SOBRE LA MALA SUERTE

MANUEL CASTILLO

Hay quienes lo fían todo al factor suerte. Y los hay que no creen en ella y piensan que la suerte hay que buscarla o merecerla. Yo creo que la mala suerte está en una nube similar a la de Internet, que ahí está, y que, en un momento determinado, llueve y la desgracia se desparrama sobre los que están debajo. A veces sobre quienes no han hecho nada por merecerla. Mi opinión es que el Málaga no dispone del paraguas bajo el que guarnecerse, y así le está yendo. Ya escribí la semana pasada sobre esa 'mala suerte' de encajar los goles y perder en el minuto uno o el noventa de cada partido. El sábado, ante el Valencia, quedó confirmado que el Málaga no tiene ni siquiera un impermeable con el que cubrirse. Mucho tiempo fue mejor que su adversario y cuando pudo y merecía ponerse con un 2-0 en el marcador, otro mayúsculo error arbitral anulaba ese segundo gol que fue legal a todas luces. Y, truenos y relámpagos, poco después un penalti y el gol de la victoria para el equipo visitante. A cinco minutos del final, para mantener la pauta.

Con todo esto no pretendo justificar la actual situación del Málaga, que ya he criticado aquí exhaustivamente y hasta con dureza.
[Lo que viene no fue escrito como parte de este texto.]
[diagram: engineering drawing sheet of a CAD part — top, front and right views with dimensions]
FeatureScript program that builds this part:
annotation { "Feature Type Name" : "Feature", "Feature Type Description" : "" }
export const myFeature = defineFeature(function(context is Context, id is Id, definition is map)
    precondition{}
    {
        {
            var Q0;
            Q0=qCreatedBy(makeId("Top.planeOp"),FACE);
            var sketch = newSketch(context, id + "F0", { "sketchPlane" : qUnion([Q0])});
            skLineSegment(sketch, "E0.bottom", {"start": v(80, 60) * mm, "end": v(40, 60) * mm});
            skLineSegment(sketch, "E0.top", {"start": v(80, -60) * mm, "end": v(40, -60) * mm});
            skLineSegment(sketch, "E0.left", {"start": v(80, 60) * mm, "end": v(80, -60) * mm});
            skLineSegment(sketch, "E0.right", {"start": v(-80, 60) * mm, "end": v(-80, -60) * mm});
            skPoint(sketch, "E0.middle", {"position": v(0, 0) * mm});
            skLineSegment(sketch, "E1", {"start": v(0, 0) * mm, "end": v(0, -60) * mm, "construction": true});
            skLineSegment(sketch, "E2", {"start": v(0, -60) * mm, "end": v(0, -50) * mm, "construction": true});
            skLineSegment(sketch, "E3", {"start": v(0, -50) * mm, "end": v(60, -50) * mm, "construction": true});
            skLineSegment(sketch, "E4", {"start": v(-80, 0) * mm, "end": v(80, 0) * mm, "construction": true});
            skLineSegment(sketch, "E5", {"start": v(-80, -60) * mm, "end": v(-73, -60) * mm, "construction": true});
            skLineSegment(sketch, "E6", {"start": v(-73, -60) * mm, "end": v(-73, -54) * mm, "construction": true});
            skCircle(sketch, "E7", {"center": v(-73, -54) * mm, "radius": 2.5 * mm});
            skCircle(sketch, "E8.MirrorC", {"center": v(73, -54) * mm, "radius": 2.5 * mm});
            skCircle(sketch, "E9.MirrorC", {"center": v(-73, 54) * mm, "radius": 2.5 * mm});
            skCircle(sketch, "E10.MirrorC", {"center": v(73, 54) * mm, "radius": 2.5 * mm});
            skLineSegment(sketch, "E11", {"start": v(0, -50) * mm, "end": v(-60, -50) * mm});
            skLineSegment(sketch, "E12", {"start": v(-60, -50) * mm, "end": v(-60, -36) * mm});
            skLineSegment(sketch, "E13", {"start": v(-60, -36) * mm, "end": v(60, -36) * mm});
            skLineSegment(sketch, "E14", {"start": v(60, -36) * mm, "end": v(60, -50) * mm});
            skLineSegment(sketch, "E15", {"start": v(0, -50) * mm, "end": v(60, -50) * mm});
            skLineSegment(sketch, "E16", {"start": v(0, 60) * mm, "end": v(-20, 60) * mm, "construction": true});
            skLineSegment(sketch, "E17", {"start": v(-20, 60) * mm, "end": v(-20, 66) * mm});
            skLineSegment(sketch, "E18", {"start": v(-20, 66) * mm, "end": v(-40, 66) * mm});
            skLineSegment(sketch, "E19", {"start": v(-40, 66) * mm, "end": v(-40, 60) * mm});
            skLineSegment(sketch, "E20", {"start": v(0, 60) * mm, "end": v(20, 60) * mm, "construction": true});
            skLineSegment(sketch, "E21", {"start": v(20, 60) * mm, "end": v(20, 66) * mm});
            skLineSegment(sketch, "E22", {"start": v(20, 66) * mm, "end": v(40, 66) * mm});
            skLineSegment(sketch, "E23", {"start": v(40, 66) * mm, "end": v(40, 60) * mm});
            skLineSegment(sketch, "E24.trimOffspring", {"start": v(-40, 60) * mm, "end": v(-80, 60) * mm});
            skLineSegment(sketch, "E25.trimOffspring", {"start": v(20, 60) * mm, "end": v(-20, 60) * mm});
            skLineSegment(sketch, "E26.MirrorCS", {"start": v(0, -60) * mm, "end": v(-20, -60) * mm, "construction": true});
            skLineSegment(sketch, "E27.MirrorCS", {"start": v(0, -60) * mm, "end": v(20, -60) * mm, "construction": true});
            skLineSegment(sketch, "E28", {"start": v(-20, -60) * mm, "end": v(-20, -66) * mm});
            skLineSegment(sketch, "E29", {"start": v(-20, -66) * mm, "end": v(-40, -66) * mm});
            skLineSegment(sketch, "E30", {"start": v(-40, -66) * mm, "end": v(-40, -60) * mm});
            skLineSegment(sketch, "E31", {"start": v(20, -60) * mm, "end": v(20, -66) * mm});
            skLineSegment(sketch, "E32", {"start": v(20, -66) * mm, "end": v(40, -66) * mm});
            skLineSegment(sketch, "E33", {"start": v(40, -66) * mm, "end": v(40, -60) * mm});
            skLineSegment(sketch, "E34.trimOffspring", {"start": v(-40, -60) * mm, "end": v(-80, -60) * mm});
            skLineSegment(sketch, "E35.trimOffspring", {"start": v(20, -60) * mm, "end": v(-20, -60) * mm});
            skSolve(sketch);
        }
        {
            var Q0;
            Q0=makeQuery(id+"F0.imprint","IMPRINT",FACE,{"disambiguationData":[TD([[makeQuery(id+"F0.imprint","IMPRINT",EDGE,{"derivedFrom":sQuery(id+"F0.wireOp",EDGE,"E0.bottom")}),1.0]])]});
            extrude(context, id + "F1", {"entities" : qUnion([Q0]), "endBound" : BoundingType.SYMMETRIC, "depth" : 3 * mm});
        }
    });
El mal viene de arriba y desde el principio de temporada cuando, en vísperas de iniciarse la Liga, el equipo malaguista fue defenestrado traspasado el armazón del equipo, cuya plantilla fue rellenada con futbolistas en saldo. Ahora parece que se ha reforzado más razonablemente y con un nuevo entrenador al que hacer responsable. El juego del equipo mejora día a día. Y eso debe empujarnos a mantener un halo de esperanza. Difícil, casi imposible la salvación, pero no cabe rendirse. Confiemos en que cualquier día de estos los negros nubarrones dejen paso a un horizonte luminoso y con grandes dosis de fortuna. Según dicen. La ilusión es lo último que se pierde.